In college, for football it’s customary to have “morning runs” during the off-season. They start at 6am, happen a couple days a week, and typically take place in the basketball arena. For our school, and I heard this was similar for many, when you got to the arena, the outside of the court would be lined with trash cans every 25 feet or so, due to all the vomiting that regularly happened. Often, many would start vomiting from the running / sled pushing / barrel rolling (on a hardwood floor (seriously)). The smell / sound would inevitably get to someone else, who’d go vomit…Many of us had trouble sleeping the night before. My roommate once told me I woke him up in the middle of the night because I was -in my sleep- cursing out one of the coaches (the barrel roll one), as if we were in the middle of the workout.

Plus, going to bed at 9:30pm in college, just to get eight hours of sleep, is practically impossible. So most would go to those runs on maybe five hours of sleep, then be zombies the rest of the day during class, before our two hour weight room session that afternoon.
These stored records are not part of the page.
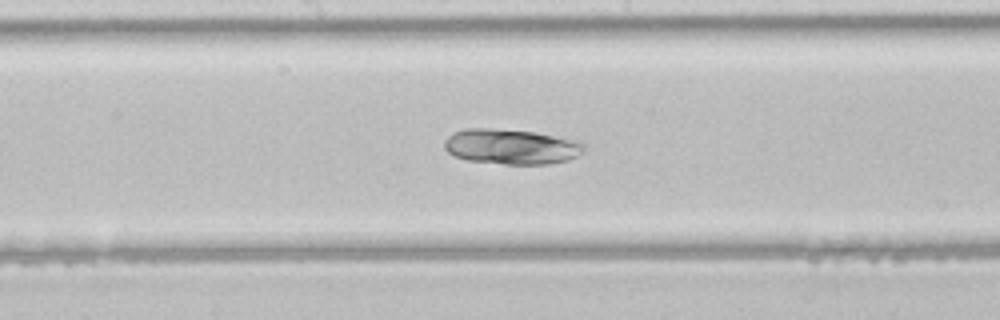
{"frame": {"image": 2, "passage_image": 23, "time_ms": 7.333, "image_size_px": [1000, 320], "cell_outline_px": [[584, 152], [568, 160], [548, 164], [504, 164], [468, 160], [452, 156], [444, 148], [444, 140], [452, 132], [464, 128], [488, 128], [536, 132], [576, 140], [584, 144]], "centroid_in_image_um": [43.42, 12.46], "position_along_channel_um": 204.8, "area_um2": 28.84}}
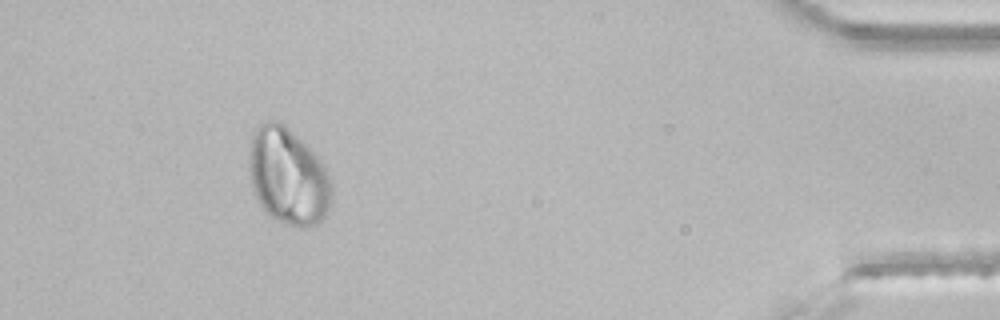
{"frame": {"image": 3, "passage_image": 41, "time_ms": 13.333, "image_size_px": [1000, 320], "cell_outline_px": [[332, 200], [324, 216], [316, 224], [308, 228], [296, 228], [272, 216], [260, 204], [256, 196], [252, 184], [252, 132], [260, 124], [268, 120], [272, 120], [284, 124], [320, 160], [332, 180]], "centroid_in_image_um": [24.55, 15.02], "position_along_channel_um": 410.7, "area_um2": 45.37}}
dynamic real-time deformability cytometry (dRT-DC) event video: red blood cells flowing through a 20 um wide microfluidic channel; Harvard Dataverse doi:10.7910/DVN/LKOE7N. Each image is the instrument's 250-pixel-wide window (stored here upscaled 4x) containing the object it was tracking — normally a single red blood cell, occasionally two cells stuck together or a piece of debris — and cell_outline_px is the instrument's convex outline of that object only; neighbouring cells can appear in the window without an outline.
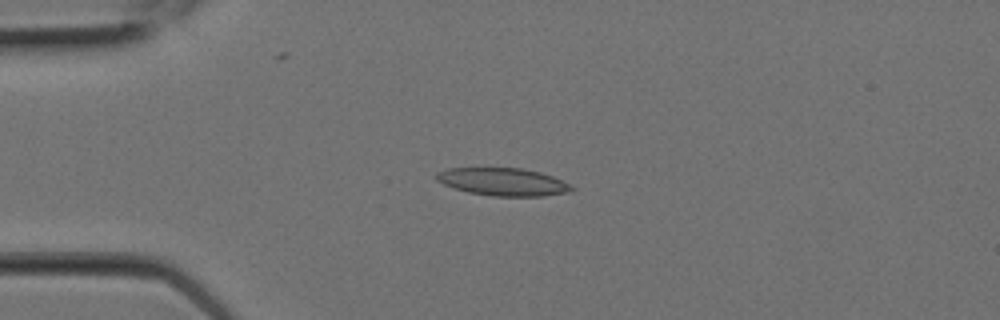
{"species": "Egyptian fruit bat (a non-hibernating species)", "species_latin": "Rousettus aegyptiacus", "temperature_condition": "room temperature", "stored_images_in_passage": 5, "camera_frame_rate_fps": 3000, "um_per_image_px": 0.085, "animal": {"sex": "female"}, "frame": {"image": 1, "passage_image": 4, "time_ms": 1.0, "image_size_px": [1000, 320], "cell_outline_px": [[576, 188], [572, 192], [544, 196], [492, 196], [468, 192], [444, 184], [436, 180], [436, 172], [448, 168], [520, 168], [540, 172], [552, 176]], "centroid_in_image_um": [42.77, 15.46], "position_along_channel_um": 42.2, "area_um2": 21.79}}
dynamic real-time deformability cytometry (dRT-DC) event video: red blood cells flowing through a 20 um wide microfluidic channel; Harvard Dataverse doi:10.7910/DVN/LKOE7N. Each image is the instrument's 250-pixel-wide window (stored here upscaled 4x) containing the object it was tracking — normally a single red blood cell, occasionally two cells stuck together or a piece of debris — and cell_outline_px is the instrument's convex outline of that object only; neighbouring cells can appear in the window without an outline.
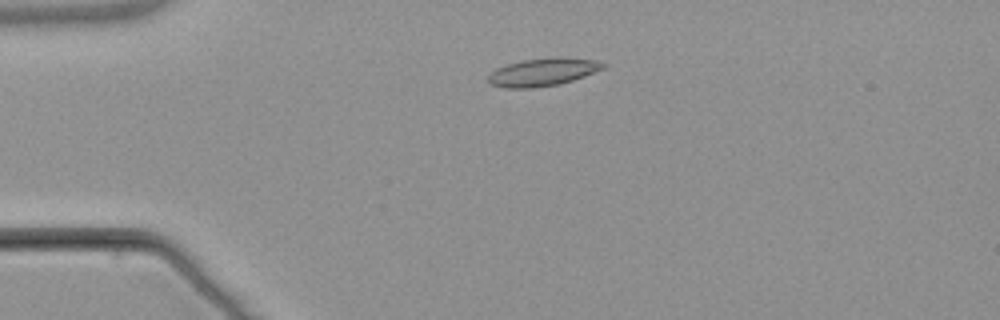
{"species": "common noctule bat (a hibernating species)", "species_latin": "Nyctalus noctula", "temperature_condition": "warm", "stored_images_in_passage": 4, "camera_frame_rate_fps": 3000, "um_per_image_px": 0.085, "animal": {"sex": "male", "body_mass_g": 21.5, "forearm_length_mm": 52.0}, "frame": {"image": 1, "passage_image": 3, "time_ms": 2.333, "image_size_px": [1000, 320], "cell_outline_px": [[608, 64], [604, 68], [584, 76], [560, 84], [532, 88], [504, 88], [488, 84], [488, 76], [496, 68], [508, 64], [524, 60], [552, 56], [564, 56], [596, 60]], "centroid_in_image_um": [46.16, 6.11], "position_along_channel_um": 38.8, "area_um2": 18.9}}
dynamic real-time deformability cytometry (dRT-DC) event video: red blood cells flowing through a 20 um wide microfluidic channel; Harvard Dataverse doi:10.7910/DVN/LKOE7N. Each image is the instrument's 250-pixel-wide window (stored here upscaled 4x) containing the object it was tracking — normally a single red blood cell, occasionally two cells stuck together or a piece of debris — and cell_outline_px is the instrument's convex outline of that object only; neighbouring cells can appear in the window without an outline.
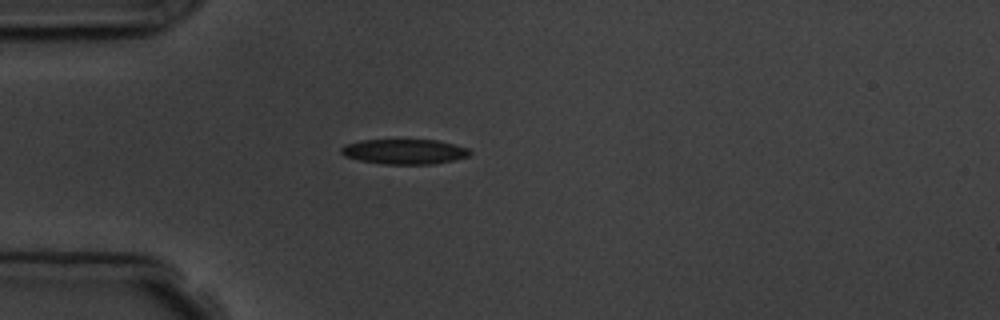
{"species": "common noctule bat (a hibernating species)", "species_latin": "Nyctalus noctula", "temperature_condition": "room temperature", "stored_images_in_passage": 1, "camera_frame_rate_fps": 3000, "um_per_image_px": 0.085, "animal": {"sex": "male", "body_mass_g": 19.5, "forearm_length_mm": 54.6}, "frame": {"image": 1, "passage_image": 1, "time_ms": 0.0, "image_size_px": [1000, 320], "cell_outline_px": [[472, 152], [468, 156], [456, 160], [432, 164], [384, 164], [360, 160], [344, 156], [340, 152], [340, 148], [344, 144], [360, 140], [436, 140], [468, 148]], "centroid_in_image_um": [34.35, 12.89], "position_along_channel_um": 50.6, "area_um2": 18.79}}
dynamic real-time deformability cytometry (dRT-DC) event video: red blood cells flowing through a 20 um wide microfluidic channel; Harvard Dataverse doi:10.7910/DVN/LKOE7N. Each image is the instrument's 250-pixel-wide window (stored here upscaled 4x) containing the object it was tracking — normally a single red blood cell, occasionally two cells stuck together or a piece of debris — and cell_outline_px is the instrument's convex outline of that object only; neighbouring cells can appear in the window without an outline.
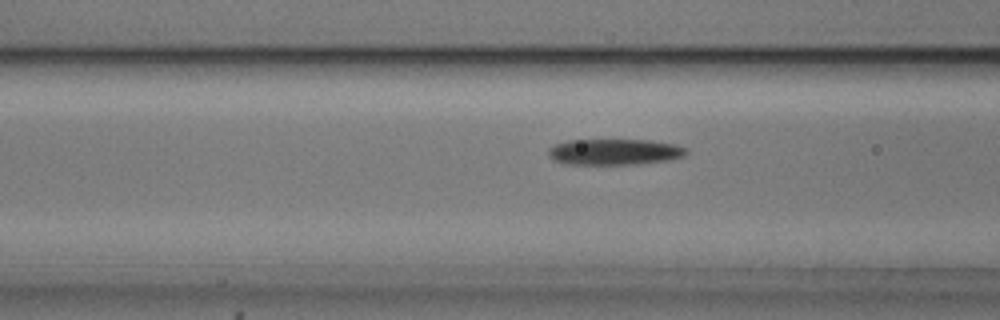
{"species": "common noctule bat (a hibernating species)", "species_latin": "Nyctalus noctula", "temperature_condition": "cold", "stored_images_in_passage": 38, "camera_frame_rate_fps": 3000, "um_per_image_px": 0.085, "animal": {"sex": "male", "body_mass_g": 20.5, "forearm_length_mm": 52.5}, "frame": {"image": 1, "passage_image": 8, "time_ms": 2.333, "image_size_px": [1000, 320], "cell_outline_px": [[688, 152], [684, 156], [668, 160], [640, 164], [564, 164], [552, 160], [548, 156], [548, 148], [556, 144], [568, 140], [652, 140], [676, 144], [688, 148]], "centroid_in_image_um": [52.24, 12.91], "position_along_channel_um": 114.4, "area_um2": 21.15}}
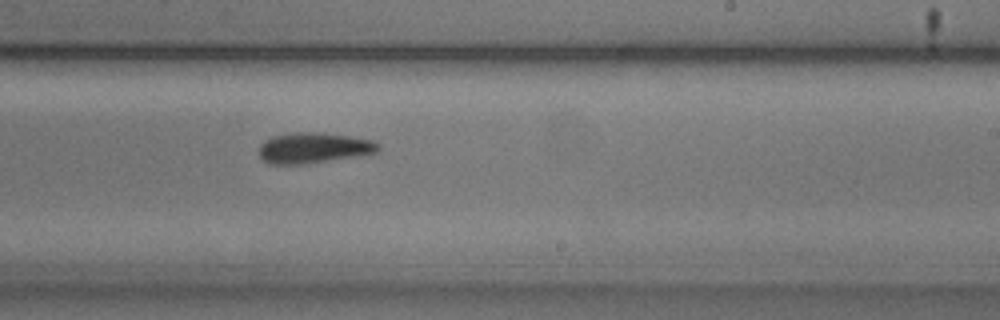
{"frame": {"image": 2, "passage_image": 20, "time_ms": 6.333, "image_size_px": [1000, 320], "cell_outline_px": [[380, 148], [376, 152], [368, 156], [304, 164], [272, 164], [264, 160], [260, 156], [260, 144], [264, 140], [272, 136], [296, 132], [320, 132], [376, 140], [380, 144]], "centroid_in_image_um": [26.75, 12.58], "position_along_channel_um": 262.3, "area_um2": 21.73}}
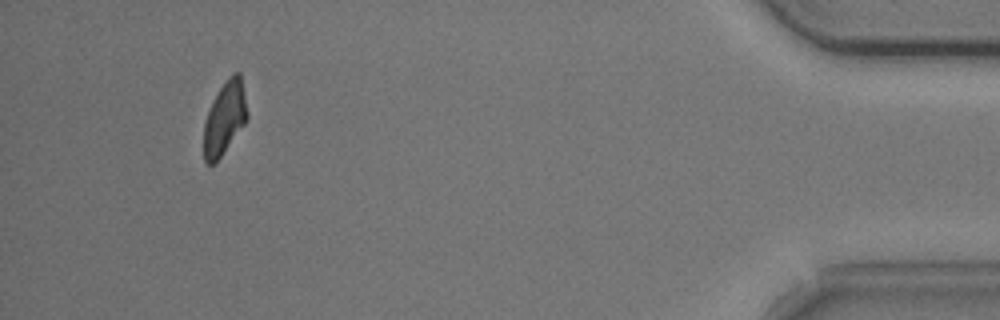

It was during this time of year one of my teammates went, “Hey man, you wanna come to mall with us to see the dogs?” I had no idea what he was talking about. “Yeah, we go see the puppies to cheer up.” One guy sarcastically goes, “You know, so we don’t kill ourselves.” It’s not a coincidence it was the linemen who did this. The group where the morning runs sucked the most. ~300 pound guys having to run on hardwood floors and an indoor track.

Many of the linemen would say, “I can’t wait to take this weight off once I’m done playing. I feel so terrible.” Some of them gained weight in college specifically for playing. Planning to take it off once playing was over. Thing is, after years and years of being heavier, of getting involved in those types of habits, many have struggled to take the weight off since. Many gained even more! The only guy I know who successfully took the weight off went through about a year of bulimia to do it. Many started a habit -eating for sports, which involves extra consumption, often without second thought- which is a contraindicated habit for a healthy life. A very hard one to turn around.

Couple this with it not being hard to understand some wouldn’t mind if they never ran or worked out again. That it’s hard to keep yourself healthy longterm when every time you even try to workout you go balls to the wall, on a body with a longer than most past injury list, because that’s all you’ve known. And we can see some habits of being involved in sports are great, but some aren’t.